The Annual Prize Honors Experimental Craft Practices Exploring Material Transformation, Technique, and Innovation
Loewe has announced the winner and special mentions for the 2026 edition of the Loewe Foundation Craft Prize, awarding the top honor to South Korean artist Jongjin Park for his sculptural ceramic work Strata of Illusion (2025).


Chosen from a shortlist of 30 finalists by an international jury spanning design, architecture, criticism, and museum curation, Park received the €50,000 prize for a work that challenges conventional understandings of ceramics through a process rooted in material instability and transformation. The jury included architect Frida Escobedo, designer Patricia Urquiola, curator Abraham Thomas, Musée des Arts Décoratifs director Olivier Gabet, and Loewe creative directors Jack McCollough and Lazaro Hernandez.
Park’s work takes the form of a seat-like structure composed from thousands of layered sheets of paper coated in colored porcelain slip. During firing, the paper burns away, causing the structure to collapse and distort under heat and gravity, resulting in a sculptural object shaped equally by intention and material surrender.
In a statement, the jury praised the work for “its ability to confound expectations of what ceramics can be,” noting how the piece references multiple craft traditions simultaneously. While rooted in porcelain, its use of air and form evokes glassblowing, while the layering process recalls bookbinding. The jury particularly highlighted the poetic disappearance of the paper during firing and the “honest imperfection” of the final slumped form.

Two special mentions were also awarded this year. The first recognized the Baba Tree Master Weavers collective in collaboration with Spanish designer Álvaro Catalán de Ocón for Frafra Tapestry (2024), a large-scale woven work inspired by aerial imagery of a traditional village in Ghana’s Gurunsi region. Developed between Madrid and Ghana using traditional basketry techniques and elephant grass, the work was commended for merging ancestral weaving practices with contemporary mapping technologies while documenting threatened architectural traditions.

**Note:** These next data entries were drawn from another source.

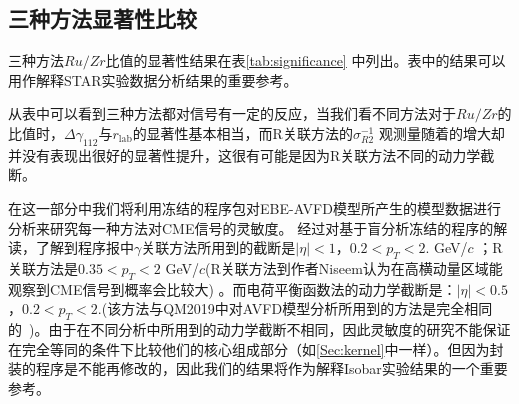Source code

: \subsection{三种方法显著性比较}
三种方法$Ru/Zr$比值的显著性结果在表\ref{tab:significance} 中列出。表中的结果可以用作解释STAR实验数据分析结果的重要参考。

\begin{center}
\begin{table}[tbh]
\centering
\caption{不同方法中 $Ru/Zr$的显著性结果}
\resizebox{0.67\textwidth}{!}{ %
    \begin{tabular}{c|cccccc}
    \toprule
    $n_{5}/s$ & $N_\mathrm{event}$ & $\Delta \gamma_{112} $ &  $\kappa_{112}$ & $r_{\mathrm{lab}}$  & $ \sigma_{R2}^{-1}$ \\
    \hline\noalign{\smallskip}
    0    &   $2\times 10^8 $   &  -1.50  &   -1.21  &  -0.77 & 1.33 \\
    0.05 &    $4\times 10^8 $   &   0.62 &  1.37  &   0.47 & 0.29 \\
    0.10 &    $4\times 10^8 $   &  1.91 &  3.43  &   3.11 & 0.62 \\
    0.20 &     $2\times 10^8 $  & 7.73 &   14.07  &   5.96 & 1.84 \\
    \bottomrule
    \end{tabular}
    }
    \label{tab:significance}
\end{table}
\end{center}


从表中可以看到三种方法都对信号有一定的反应，当我们看不同方法对于$Ru/Zr$的比值时，$\Delta \gamma_{112}$与$r_{\mathrm{lab}}$的显著性基本相当，而R关联方法的$ \sigma_{R2}^{-1}$ 观测量随着\ns 的增大却并没有表现出很好的显著性提升，这很有可能是因为R关联方法不同的动力学截断。

在这一部分中我们将利用冻结的程序包对EBE-AVFD模型所产生的模型数据进行分析来研究每一种方法对CME信号的灵敏度。
经过对基于盲分析冻结的程序的解读，了解到程序报中$\gamma$关联方法所用到的截断是$|\eta|<1$，$0.2 < p_T < 2. $ GeV/$c$ ；R关联方法是$0.35 < p_T < 2$ GeV/$c$(R关联方法到作者Niseem认为在高横动量区域能观察到CME信号到概率会比较大) 。而电荷平衡函数法的动力学截断是：$|\eta|<0.5$，$0.2 < p_T < 2. $(该方法与QM2019中对AVFD模型分析所用到的方法是完全相同的~\cite{Lin2021})。由于在不同分析中所用到的动力学截断不相同，因此灵敏度的研究不能保证在完全等同的条件下比较他们的核心组成部分（如\ref{Sec:kernel}中一样）。但因为封装的程序是不能再修改的，因此我们的结果将作为解释Isobar实验结果的一个重要参考。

Italian jeweler Graziano Visintin received the second special mention for Collier (2025), a pair of necklaces composed of miniature gold cubes decorated using niello, an ancient metalworking technique. The jury praised the contemporary interpretation of the historic craft method and the painterly quality achieved across the surface of the jewelry.


The 2026 edition of the prize reflects broader themes of tension, transformation, and material experimentation. Across ceramics, textiles, metalwork, glass, lacquer, furniture, and bookbinding, the shortlisted works explore the balance between structure and collapse, tradition and innovation, precision and imperfection.
All 30 shortlisted works will be exhibited at the National Gallery Singapore from May 13 through June 14, 2026, with an accompanying exhibition catalogue and digital presentation available online.
Launched in 2016 as a tribute to Loewe’s origins as a craft collective founded in 1846, the annual Loewe Foundation Craft Prize continues to position contemporary craft within a global cultural conversation, celebrating artists whose work pushes the boundaries of technique, process, and artistic expression.










“In the ninth edition of the Loewe Foundation Craft Prize, I am more proud than ever,” said Sheila Loewe, president of the Loewe Foundation. “This year’s shortlist has been one of the hardest to judge and provided the jury with the opportunity to discuss the far reaches of what craft can be — and will be in the future.”
“It has been a privilege to join the jury of the Loewe Foundation Craft Prize,” added Loewe creative directors Jack McCollough and Lazaro Hernandez. “Across each of the shortlisted works, we encountered an extraordinary sense of commitment, creativity, and innovation.”